It’s not a surprise to those of us who have been watching it grow, stagnate, and then grow some more. But when the State of Indiana closed out its books for the fiscal year last week, the news about it still should have made more of an impression on Hoosiers than it did.
Indiana ended the year with $6.1 billion in reserves.
That news should jolt taxpayers. But it doesn’t. I don’t know why it doesn’t. But I will keep trying to make sense of it until the day Hoosiers clearly understand the terrible news.
The easiest way to understand why it is terrible is to first understand that simply having that money means our government isn’t doing its job. It is not teaching our children to be smarter. It is not making our families healthier. It is not making the streets in Indianapolis smoother. It is not making our fiber or wi-fi networks faster.
It is not making Indiana better.
WFYI’s Brandon Smith has done a good job of reporting on the expected surplus for the months leading up to last week’s closing of the books. Again, no one around here should be surprised at what the final number would be. It is the fundamental lack of understanding that a surplus like this is simply the wrong way to run a government that continues to amaze.
Let me try to connect with Hoosier taxpayers on this in a new way.
Deficit vs. surplus
Imagine that the state decided it needed $18.1 billion to operate for a year. And during that year, it collected 35% less in tax revenue to fund that budget. The $6.1 billion deficit would be a fiscal and political disaster. One that would inspire visions of taxpayers surrounding the statehouse with torches and pitchforks, and demanding accountability. Right?
That deficit would require taxpayers in the future to assume that liability, and future taxpayers would have to either settle up on the deficit or debt through higher taxes, or reduced spending, or in a case that horrifying, both.
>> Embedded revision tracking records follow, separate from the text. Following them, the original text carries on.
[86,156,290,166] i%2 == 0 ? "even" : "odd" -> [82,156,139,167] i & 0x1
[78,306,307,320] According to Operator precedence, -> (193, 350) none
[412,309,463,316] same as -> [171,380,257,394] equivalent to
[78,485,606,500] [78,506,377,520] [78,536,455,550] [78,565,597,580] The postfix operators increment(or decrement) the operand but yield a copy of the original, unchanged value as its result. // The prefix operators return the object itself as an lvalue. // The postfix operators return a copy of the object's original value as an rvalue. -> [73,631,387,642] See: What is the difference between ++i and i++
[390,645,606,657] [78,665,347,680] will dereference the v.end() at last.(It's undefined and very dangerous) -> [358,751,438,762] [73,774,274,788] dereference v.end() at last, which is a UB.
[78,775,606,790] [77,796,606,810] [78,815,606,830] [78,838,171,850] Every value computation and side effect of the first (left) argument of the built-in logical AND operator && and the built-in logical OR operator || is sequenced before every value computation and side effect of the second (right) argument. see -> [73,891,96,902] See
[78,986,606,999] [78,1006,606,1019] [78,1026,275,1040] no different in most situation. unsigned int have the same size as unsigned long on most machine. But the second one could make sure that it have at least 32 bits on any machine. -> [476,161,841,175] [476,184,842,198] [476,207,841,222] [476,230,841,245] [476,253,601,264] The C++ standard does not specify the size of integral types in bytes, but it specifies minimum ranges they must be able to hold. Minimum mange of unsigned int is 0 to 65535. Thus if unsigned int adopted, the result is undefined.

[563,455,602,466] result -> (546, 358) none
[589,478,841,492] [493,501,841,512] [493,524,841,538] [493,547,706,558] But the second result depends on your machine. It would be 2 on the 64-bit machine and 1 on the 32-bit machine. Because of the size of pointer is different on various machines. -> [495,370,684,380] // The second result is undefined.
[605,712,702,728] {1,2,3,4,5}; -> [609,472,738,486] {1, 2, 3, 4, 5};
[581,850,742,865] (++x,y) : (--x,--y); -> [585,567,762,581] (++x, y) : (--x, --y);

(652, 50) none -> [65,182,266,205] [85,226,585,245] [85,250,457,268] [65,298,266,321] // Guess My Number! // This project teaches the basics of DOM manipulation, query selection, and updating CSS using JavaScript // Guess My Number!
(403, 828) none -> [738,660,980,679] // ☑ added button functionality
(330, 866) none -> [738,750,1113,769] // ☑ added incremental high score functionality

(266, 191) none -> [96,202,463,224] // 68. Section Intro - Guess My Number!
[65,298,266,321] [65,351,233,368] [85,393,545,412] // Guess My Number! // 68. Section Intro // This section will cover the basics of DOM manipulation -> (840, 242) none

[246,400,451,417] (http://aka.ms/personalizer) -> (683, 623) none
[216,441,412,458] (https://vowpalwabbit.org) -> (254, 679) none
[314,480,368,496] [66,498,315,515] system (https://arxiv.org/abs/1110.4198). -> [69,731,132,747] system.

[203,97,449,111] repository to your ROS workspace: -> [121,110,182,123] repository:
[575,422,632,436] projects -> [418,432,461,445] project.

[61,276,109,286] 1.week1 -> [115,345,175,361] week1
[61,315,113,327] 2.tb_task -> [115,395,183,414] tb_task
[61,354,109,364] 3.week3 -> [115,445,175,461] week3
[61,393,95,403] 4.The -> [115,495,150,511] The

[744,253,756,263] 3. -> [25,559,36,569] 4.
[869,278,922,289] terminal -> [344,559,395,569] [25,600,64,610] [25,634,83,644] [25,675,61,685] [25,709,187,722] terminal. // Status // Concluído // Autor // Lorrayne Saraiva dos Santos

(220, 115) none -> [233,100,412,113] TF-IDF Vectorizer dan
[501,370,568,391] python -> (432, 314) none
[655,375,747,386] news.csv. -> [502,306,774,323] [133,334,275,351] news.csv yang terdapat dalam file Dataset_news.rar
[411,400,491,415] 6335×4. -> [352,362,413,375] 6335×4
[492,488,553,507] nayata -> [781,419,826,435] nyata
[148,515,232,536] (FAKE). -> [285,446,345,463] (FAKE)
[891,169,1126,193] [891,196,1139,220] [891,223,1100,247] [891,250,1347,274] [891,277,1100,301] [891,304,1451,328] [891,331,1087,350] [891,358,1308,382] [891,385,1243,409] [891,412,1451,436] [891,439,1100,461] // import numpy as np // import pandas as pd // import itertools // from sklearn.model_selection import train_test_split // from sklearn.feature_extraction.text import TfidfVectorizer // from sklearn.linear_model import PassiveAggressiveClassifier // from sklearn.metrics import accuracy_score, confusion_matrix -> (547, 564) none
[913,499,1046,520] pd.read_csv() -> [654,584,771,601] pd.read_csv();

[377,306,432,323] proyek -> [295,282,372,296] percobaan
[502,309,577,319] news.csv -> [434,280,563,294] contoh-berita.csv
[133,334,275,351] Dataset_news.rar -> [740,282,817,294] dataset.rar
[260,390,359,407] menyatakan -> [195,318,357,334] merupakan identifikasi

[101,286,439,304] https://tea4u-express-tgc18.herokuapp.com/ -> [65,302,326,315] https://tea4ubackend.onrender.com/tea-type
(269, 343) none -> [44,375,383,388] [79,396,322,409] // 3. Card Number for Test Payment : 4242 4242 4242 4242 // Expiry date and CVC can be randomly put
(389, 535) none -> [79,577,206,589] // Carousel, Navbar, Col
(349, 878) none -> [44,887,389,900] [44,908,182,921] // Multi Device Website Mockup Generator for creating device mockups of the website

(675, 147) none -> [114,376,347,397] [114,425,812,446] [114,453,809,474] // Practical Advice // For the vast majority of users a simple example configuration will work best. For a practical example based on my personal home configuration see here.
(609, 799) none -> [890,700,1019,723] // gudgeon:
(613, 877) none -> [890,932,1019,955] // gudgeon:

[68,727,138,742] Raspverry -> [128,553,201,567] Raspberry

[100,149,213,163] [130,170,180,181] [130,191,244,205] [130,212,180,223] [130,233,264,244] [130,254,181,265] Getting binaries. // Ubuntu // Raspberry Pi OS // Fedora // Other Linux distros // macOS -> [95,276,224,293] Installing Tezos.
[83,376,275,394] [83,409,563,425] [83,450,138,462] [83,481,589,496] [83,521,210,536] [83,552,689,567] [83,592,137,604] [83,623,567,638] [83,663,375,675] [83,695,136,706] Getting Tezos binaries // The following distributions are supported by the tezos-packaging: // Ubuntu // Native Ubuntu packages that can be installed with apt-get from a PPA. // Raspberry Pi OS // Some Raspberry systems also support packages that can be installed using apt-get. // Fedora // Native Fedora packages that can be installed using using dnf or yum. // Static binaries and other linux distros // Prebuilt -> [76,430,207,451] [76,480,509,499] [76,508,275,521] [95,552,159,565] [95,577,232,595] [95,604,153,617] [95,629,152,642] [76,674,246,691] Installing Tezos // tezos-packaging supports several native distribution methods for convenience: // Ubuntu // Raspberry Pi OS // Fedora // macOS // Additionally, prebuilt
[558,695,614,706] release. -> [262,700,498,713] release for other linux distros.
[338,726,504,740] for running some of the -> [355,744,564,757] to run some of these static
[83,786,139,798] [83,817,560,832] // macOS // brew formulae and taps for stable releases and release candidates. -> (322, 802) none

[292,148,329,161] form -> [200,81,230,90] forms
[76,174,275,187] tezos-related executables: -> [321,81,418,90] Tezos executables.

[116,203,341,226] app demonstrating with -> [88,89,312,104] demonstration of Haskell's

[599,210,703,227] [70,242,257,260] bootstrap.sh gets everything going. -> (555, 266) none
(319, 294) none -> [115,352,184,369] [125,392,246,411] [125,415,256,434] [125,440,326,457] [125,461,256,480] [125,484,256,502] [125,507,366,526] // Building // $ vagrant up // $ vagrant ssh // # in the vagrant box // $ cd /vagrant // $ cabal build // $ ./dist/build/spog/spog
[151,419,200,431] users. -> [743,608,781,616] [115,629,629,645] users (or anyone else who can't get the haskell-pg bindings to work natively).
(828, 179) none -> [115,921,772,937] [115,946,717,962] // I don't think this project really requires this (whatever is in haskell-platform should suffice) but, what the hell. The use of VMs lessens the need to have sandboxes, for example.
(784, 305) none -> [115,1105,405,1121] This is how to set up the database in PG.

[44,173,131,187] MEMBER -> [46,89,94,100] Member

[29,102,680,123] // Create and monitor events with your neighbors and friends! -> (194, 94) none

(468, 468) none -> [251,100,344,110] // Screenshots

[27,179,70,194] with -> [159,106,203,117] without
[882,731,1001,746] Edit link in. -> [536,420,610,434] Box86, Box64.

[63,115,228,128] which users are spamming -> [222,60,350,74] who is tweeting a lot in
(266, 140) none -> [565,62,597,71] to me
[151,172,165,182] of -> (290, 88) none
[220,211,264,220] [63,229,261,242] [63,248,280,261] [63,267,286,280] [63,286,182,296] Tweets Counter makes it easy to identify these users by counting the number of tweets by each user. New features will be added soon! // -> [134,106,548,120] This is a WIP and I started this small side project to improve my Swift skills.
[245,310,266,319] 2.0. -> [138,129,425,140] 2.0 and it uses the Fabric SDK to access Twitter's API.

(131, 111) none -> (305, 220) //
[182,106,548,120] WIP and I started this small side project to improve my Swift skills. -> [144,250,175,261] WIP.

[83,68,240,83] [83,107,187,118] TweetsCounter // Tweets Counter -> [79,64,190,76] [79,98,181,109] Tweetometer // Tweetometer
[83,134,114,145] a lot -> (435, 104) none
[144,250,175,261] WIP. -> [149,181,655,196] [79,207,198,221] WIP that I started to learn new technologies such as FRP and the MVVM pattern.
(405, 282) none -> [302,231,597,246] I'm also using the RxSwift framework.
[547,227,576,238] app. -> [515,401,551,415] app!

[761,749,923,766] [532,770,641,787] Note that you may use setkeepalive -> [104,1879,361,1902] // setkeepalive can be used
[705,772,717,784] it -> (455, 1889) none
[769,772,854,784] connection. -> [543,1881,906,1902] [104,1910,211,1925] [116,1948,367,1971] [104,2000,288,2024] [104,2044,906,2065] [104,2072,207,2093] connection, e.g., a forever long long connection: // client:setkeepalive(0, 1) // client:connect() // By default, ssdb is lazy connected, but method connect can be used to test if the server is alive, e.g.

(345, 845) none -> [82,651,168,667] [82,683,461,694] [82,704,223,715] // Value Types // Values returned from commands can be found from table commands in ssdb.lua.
The important part of that description is that a deficit or debt is burdening taxpayers of the future.
Now, turn that example around and make that same 35% miscalculation that results in a surplus like the $6.1 billion one announced last week. Who is that burdening?
It’s burdening the taxpayers who have already paid. Yes, it is the taxpayers of the past. Here’s another important part: Once the state has over collected from the taxpayers, it will never be able to completely settle up. The reason is that the taxpayers who contributed to the surplus of today, don’t exist anymore. Many of them have died in the last year. Many others have moved away. And what about those who paid too much on the last budget, and the one before that, and so on?
This is the fundamental problem with the entire ideology of surplus budgeting that has taken hold of the Republican legislature here. It is fundamentally unfair.
People like to forget that budget surpluses only come from taxation surpluses. Even so, Republicans regularly say a modest 12 to 13 percent surplus is about right. That will protect our AAA bond rating and be plenty in reserve for a rainy day, according to them.
The surplus is not the only factor in the bond rating, and while it is nice to have, its value is certainly debatable. And forget about the actual drought the state is having. In fiscal terms, we’ve had plenty of rain.
The surplus era started during Mitch Daniels’ first term, and since then, we have suffered through a collapse in our financial institutions leading to a devastating recession in 2008 and 2009, and now a global pandemic that will continue to ripple in its impact for the rest of my life.
Indiana’s surplus survived both of those things, and a litany of smaller crises in between. For context, I was still wearing a mask in my classroom in March of this year, and in July, Indiana has more than $6.1 billion in reserve.
While the Indiana General Assembly’s ideology of surplus budgeting violates basic tax fairness, it indicates an even deeper problem. Our legislature has run out of ideas.
So, here’s where you come in. Give your legislator some ideas. Need a sidewalk? Call them. Need a library. Call them. Need money? Call them, and on that one, don’t ask for the $225 they are offering. Ask for the $1000 they actually owe you.